Data drift means the deviation in the statistical features of training data and the data used for inference. It leads to a mismatch between the training and inference data which impacts the reliability of models in production. Let’s say you are implementing a recommender system for customers in e-commerce and use historical data. Over time there are new product categories added and customer behavior changed. The model trained on old data is no longer representing the current customer behavior.

Tips to prevent this kind of drift:

1. Monitor the input data, statistical properties, distributions

2. Retrain the ML model regularly to ensure it’s adapting to data distribution

3. Create robust features that are less dependent on the raw data, instead capturing the underlying pattern.

4. Build a feedback loop from end users to get insights on the model performance.

Scalability

Scaling in ML means adapting the current solution to the changes in different angles, which can be an increase in data, an increase in model complexity, or an increase in demand for underlying resources for serving. Often ML engineers are expected to address the challenges and decide what is needed for scaling up.

Distributed storage systems and efficient preprocessing techniques can be used for handling large datasets.

When model complexity increases, for instance, you deploy a collaborative filtering algorithm for the recommendation system and later your data gets larger and you decide to use a deep learning model, distributed computing resources (GPUs), or distributed clusters might be needed to accelerate training and inference. 

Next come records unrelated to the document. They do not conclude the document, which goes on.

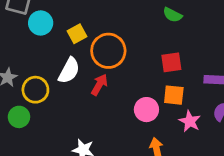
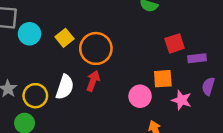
red square: (171, 62) -> (175, 43), moved
white semicircle: (69, 71) -> (65, 87), moved

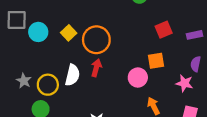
purple rectangle: (197, 58) -> (194, 35), moved
pink star: (182, 100) -> (184, 83), moved

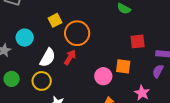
cyan circle: (38, 32) -> (25, 38), moved
purple semicircle: (196, 64) -> (158, 71), moved
yellow circle: (48, 85) -> (42, 81), moved

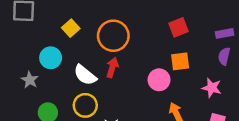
yellow square: (55, 20) -> (71, 28), moved
red square: (138, 41) -> (178, 27), moved
white semicircle: (48, 58) -> (85, 75), turned 114

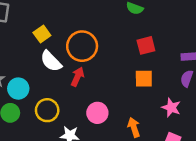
cyan circle: (51, 58) -> (18, 89), moved
white semicircle: (85, 75) -> (51, 61), moved
pink circle: (159, 80) -> (97, 113), moved

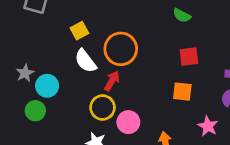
yellow circle: (47, 110) -> (103, 108), moved

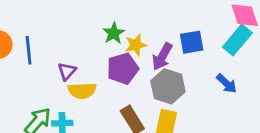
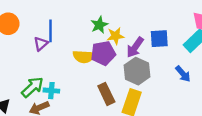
blue line: (29, 50) -> (51, 31), moved
purple triangle: (67, 71) -> (41, 44), moved
yellow semicircle: (82, 91) -> (84, 57), moved

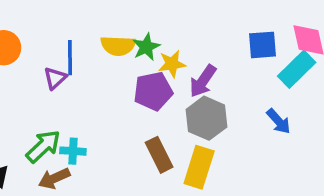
blue square: (159, 39) -> (262, 45), moved
yellow semicircle: (84, 57) -> (118, 46), moved

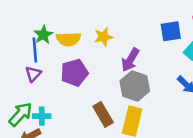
green star: (146, 47) -> (43, 35), moved
yellow star: (172, 64) -> (103, 37), moved
purple triangle: (55, 78) -> (33, 74), moved
purple pentagon: (153, 91) -> (74, 73), moved

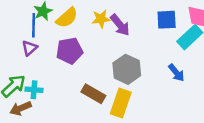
yellow semicircle: (68, 39) -> (67, 18), turned -45
purple arrow: (130, 60) -> (120, 25), moved, turned -75
brown rectangle: (103, 114) -> (93, 94), turned -35

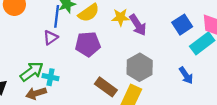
blue square: (167, 20) -> (182, 25), turned -36

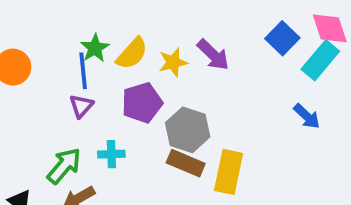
yellow star: (121, 17) -> (173, 62), moved
gray hexagon: (140, 67) -> (188, 130), moved
cyan cross: (51, 77) -> (111, 154), moved

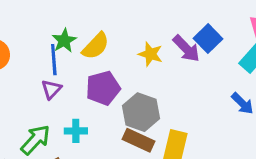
blue square: (282, 38) -> (208, 39), moved
purple arrow: (213, 55) -> (186, 49), moved
yellow star: (173, 62) -> (151, 54), moved, turned 30

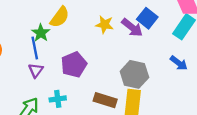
yellow semicircle: (96, 46) -> (60, 17), moved
yellow star: (151, 54) -> (105, 25), moved
gray hexagon: (141, 112) -> (134, 74), moved

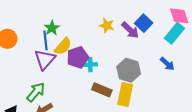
yellow semicircle: (60, 17) -> (63, 46), moved
purple triangle: (36, 70) -> (45, 59), size x1.6
cyan cross: (58, 99) -> (90, 65), moved

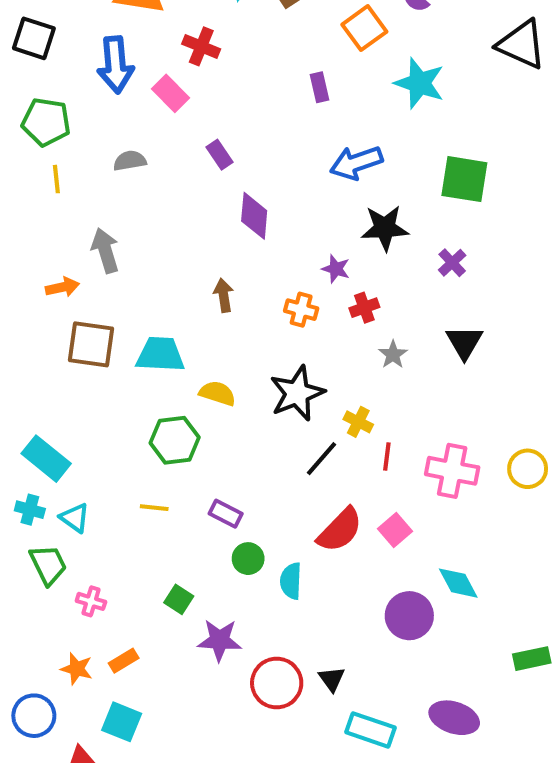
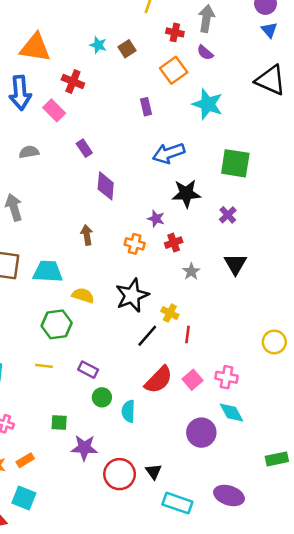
pink cross: (452, 471) -> (226, 377), moved, size x0.7
green square: (179, 599) -> (59, 423), turned -30

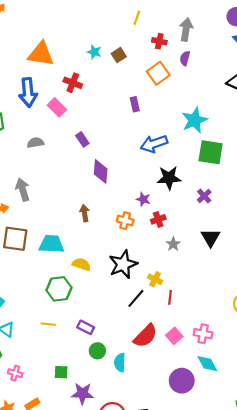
purple semicircle: (205, 53) -> (185, 58), turned 64
cyan star: (208, 104) -> (195, 120), moved, turned 30

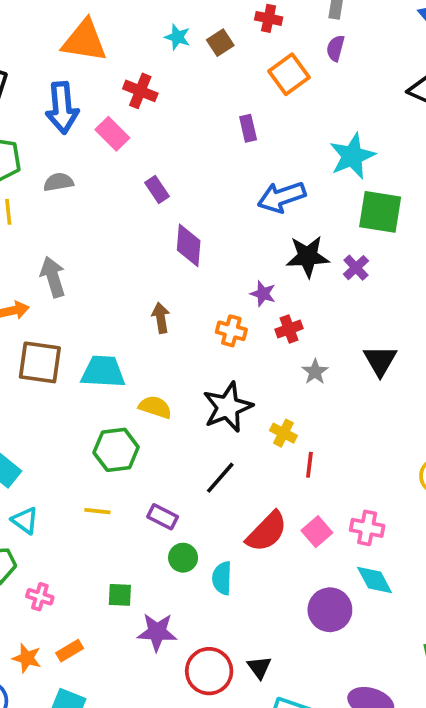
red cross: (159, 41) -> (269, 18), moved
gray semicircle: (35, 143) -> (58, 182), moved
purple cross: (204, 196) -> (356, 268), moved
black line: (136, 298) -> (220, 478), moved

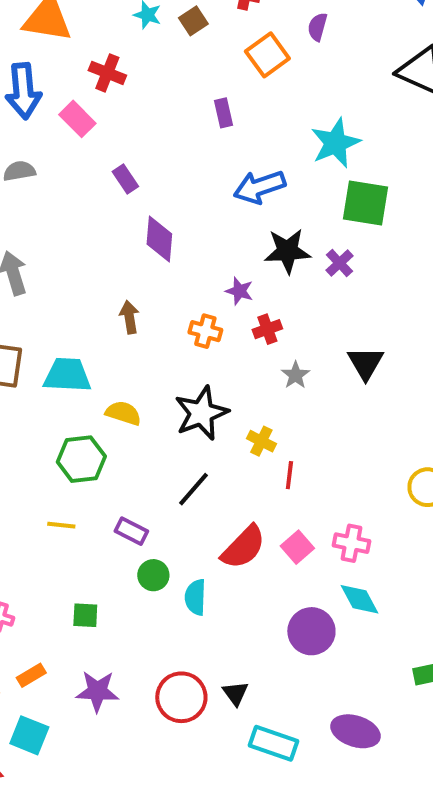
purple star: (157, 632) -> (97, 691), moved

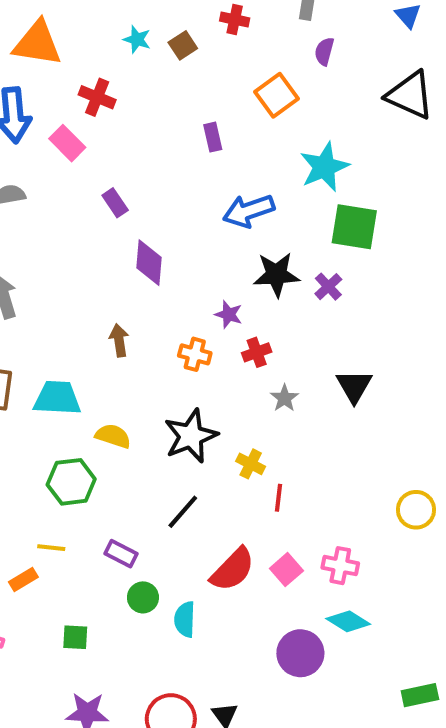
purple semicircle: (317, 27) -> (324, 51), moved
orange square: (267, 55) -> (276, 95), moved
cyan diamond: (359, 599) -> (348, 621), turned -30
orange rectangle: (31, 675) -> (23, 579), moved

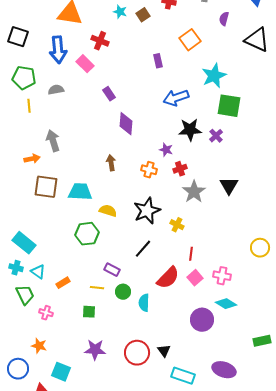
purple semicircle: (324, 51) -> (224, 19), moved
gray star: (284, 398) -> (194, 192), size x1.6
red line: (278, 498) -> (191, 254), moved
yellow line: (51, 548) -> (97, 288), moved

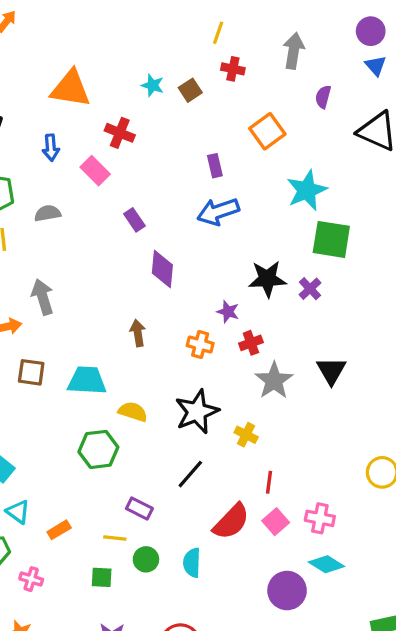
blue arrow: (58, 50) -> (51, 148), size x0.6
blue arrow: (176, 98) -> (218, 212), moved
brown square: (46, 187) -> (31, 372), size x0.7
green circle: (123, 292) -> (146, 559), moved

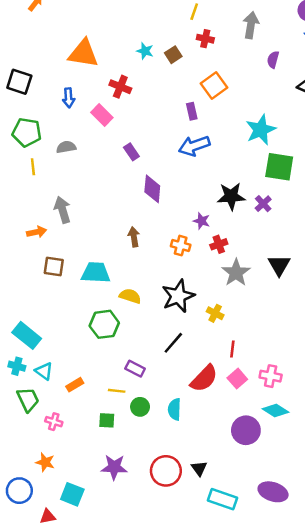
orange square: (267, 131) -> (214, 85), moved

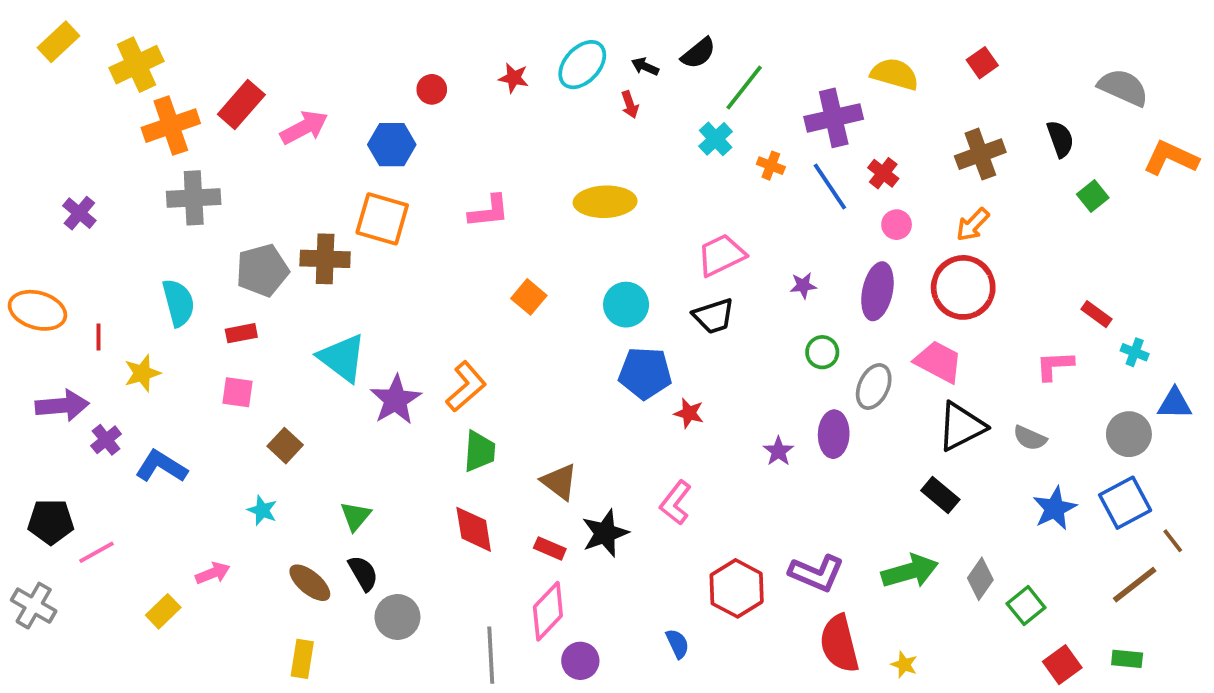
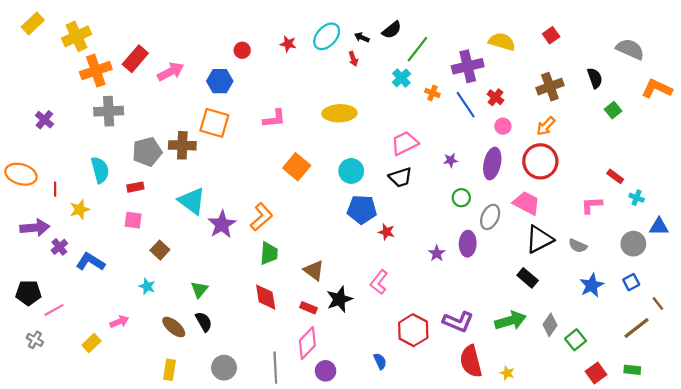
orange square: (529, 297) -> (297, 167), size x1.4
blue square: (1125, 503) -> (631, 282), size x0.6
gray cross: (34, 606) -> (35, 340), moved, size x0.7
gray circle: (397, 617) -> (224, 368), moved

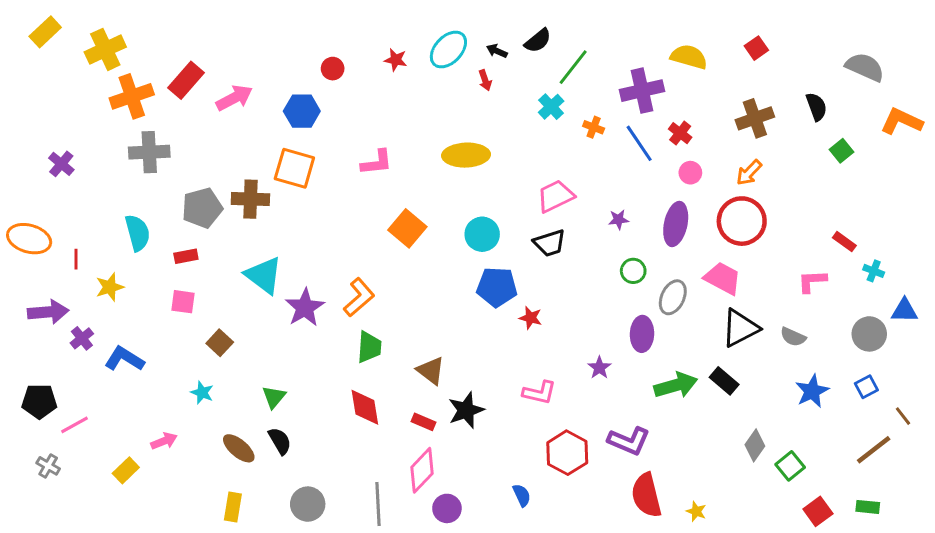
purple star: (437, 253) -> (599, 368), moved
pink L-shape: (379, 282) -> (539, 393), moved, turned -115
green arrow: (510, 321) -> (676, 385), moved

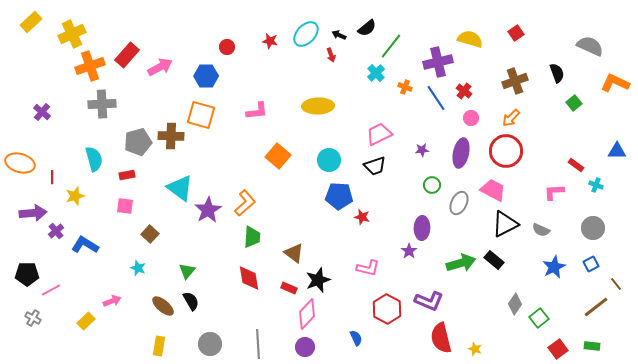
blue triangle: (904, 310) -> (617, 151), moved
purple ellipse: (642, 334) -> (422, 228), moved
pink diamond: (422, 470) -> (307, 314), moved

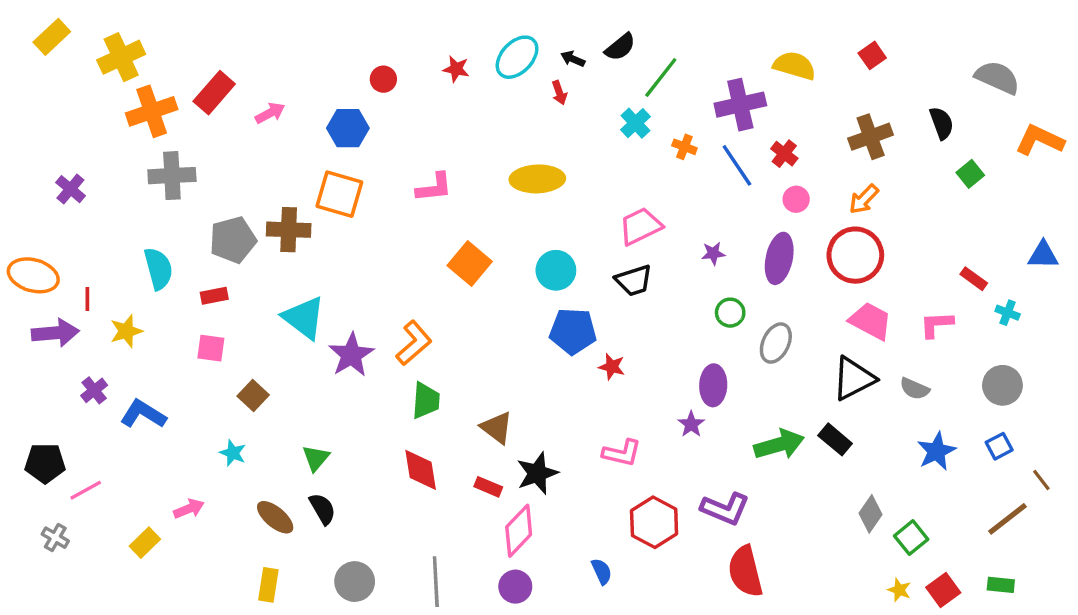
pink arrow: (160, 67) -> (270, 113), size x0.7
pink trapezoid: (493, 190) -> (871, 321), moved
purple arrow: (33, 213) -> (55, 333), moved
yellow star: (475, 349) -> (899, 590), moved

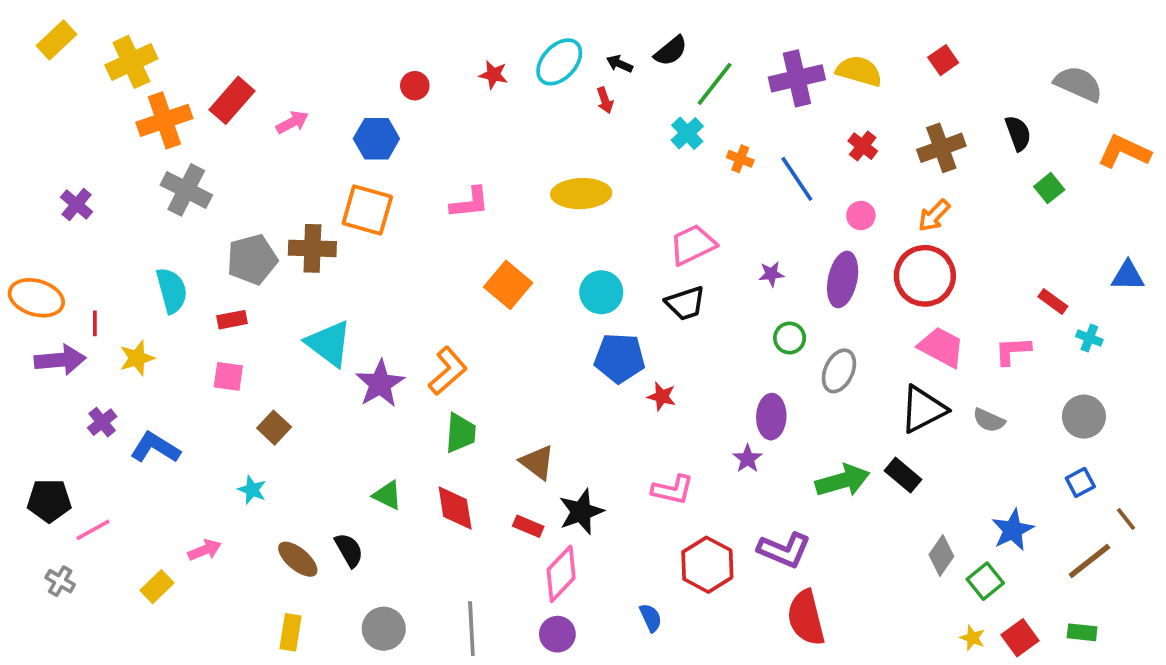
purple cross: (740, 105) -> (797, 78), moved
red cross: (784, 154) -> (863, 146), moved
gray cross: (172, 176) -> (186, 190), turned 30
blue star: (937, 451) -> (1013, 530), moved
green triangle: (316, 458) -> (387, 495), moved, turned -44

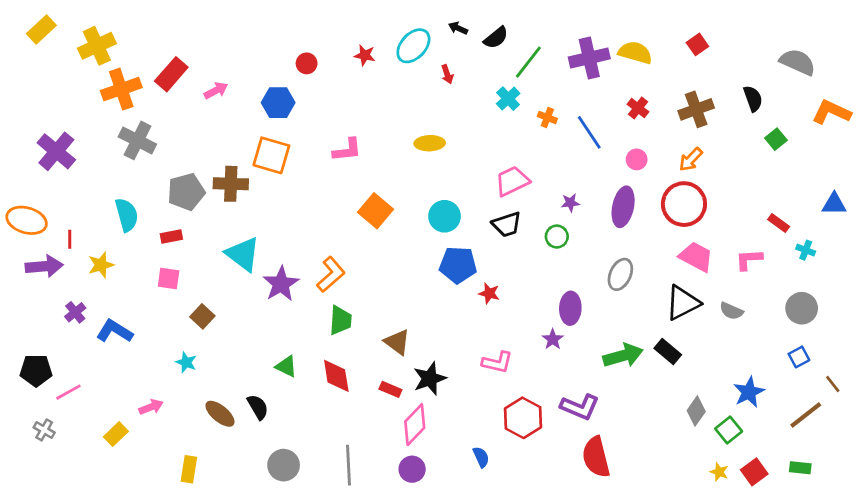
black arrow: (620, 64) -> (458, 28), moved
yellow ellipse: (581, 194) -> (430, 143), size x0.7
purple cross: (77, 205) -> (56, 151), size x1.6
green circle: (790, 338) -> (557, 237), moved
yellow rectangle: (290, 632) -> (189, 469), moved

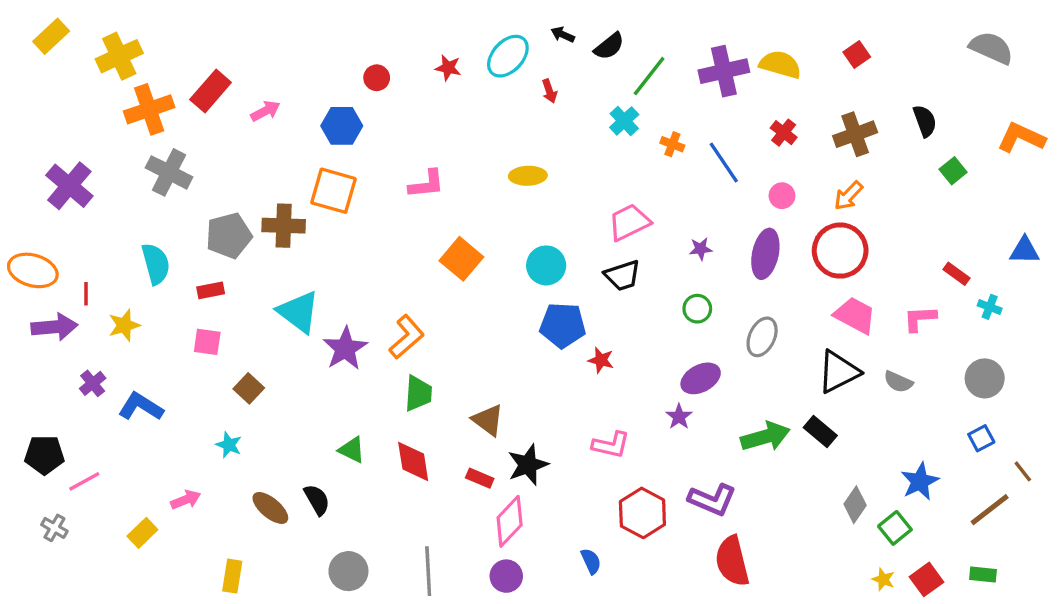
gray semicircle: (798, 62) -> (991, 48), moved
green circle: (557, 237) -> (697, 309), moved
purple ellipse: (570, 308) -> (701, 378), turned 60

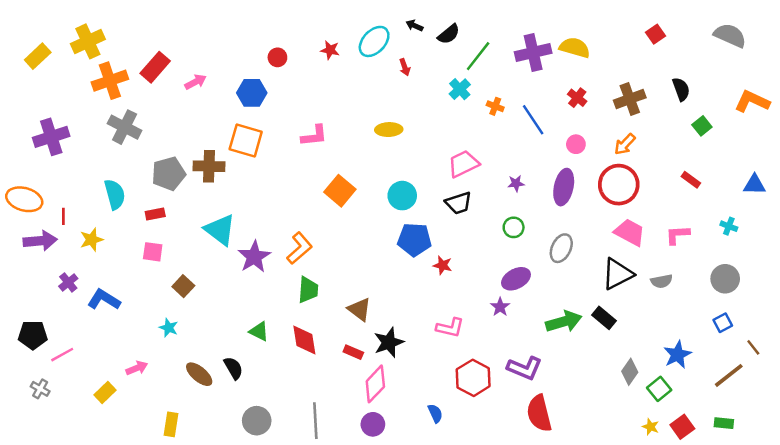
yellow rectangle: (51, 36) -> (38, 56), moved
red square: (857, 54) -> (655, 34), moved
purple cross: (69, 186) -> (51, 137), turned 32
red rectangle: (956, 274) -> (691, 180), moved
gray semicircle: (898, 382) -> (662, 281), turned -35

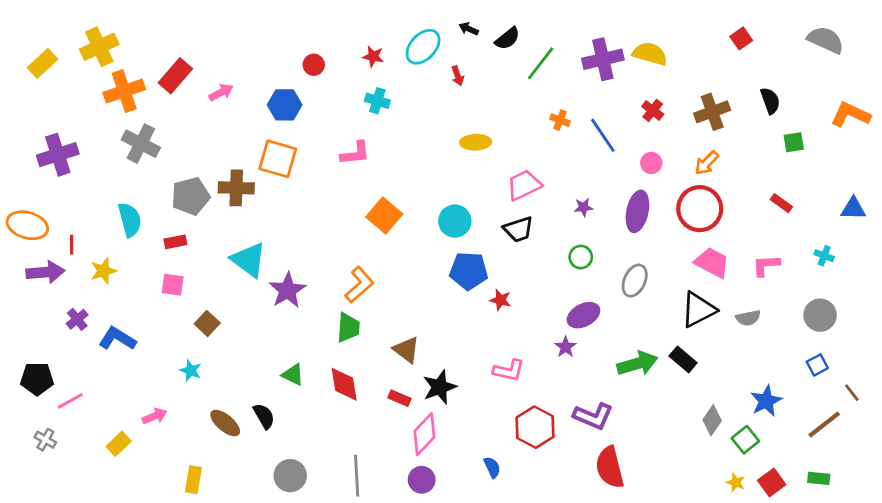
cyan cross: (460, 89) -> (377, 101), moved, turned -30
green square: (702, 126) -> (794, 142), turned 30
yellow ellipse: (389, 130) -> (476, 142), moved
orange L-shape: (299, 248) -> (359, 285), moved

To handle increased demand in real-time predictions, let’s say you decide to scale your real-time recommendation model from 100K customers to 1 million, scalable infrastructure (cloud-based services or serverless approach), load balancing distributing incoming inference, and caching the frequently requested data are common techniques to apply.

Unaligned objectives

In a data science project, it is important to align objectives from all the teams involved. What data scientists are aiming to achieve may not be the same as what business stakeholders are expecting to get. For example, you are building a classifier model to identify customer churn (0: not likely to churn, 1: likely to churn), and give relevant promotions to those who are likely to churn. As a data scientist, your goal would be the achieve highest f1-score to increase accuracy, whereas the business does not want risks and thus will not want to give an incentive to all customers who are likely to churn. That would be casting too big of a net, possibly leading to huge incentive costs and eventually a low ROI. So the best-performing model from a data science perspective should not be the objective here in itself. Some additional business ruling or even a custom model evaluation metric might be needed to achieve the business goals.

To avoid misalignments later in the process, make sure to establish a clear project goal with the stakeholders before starting the development, and identify the key deliverables and KPIs.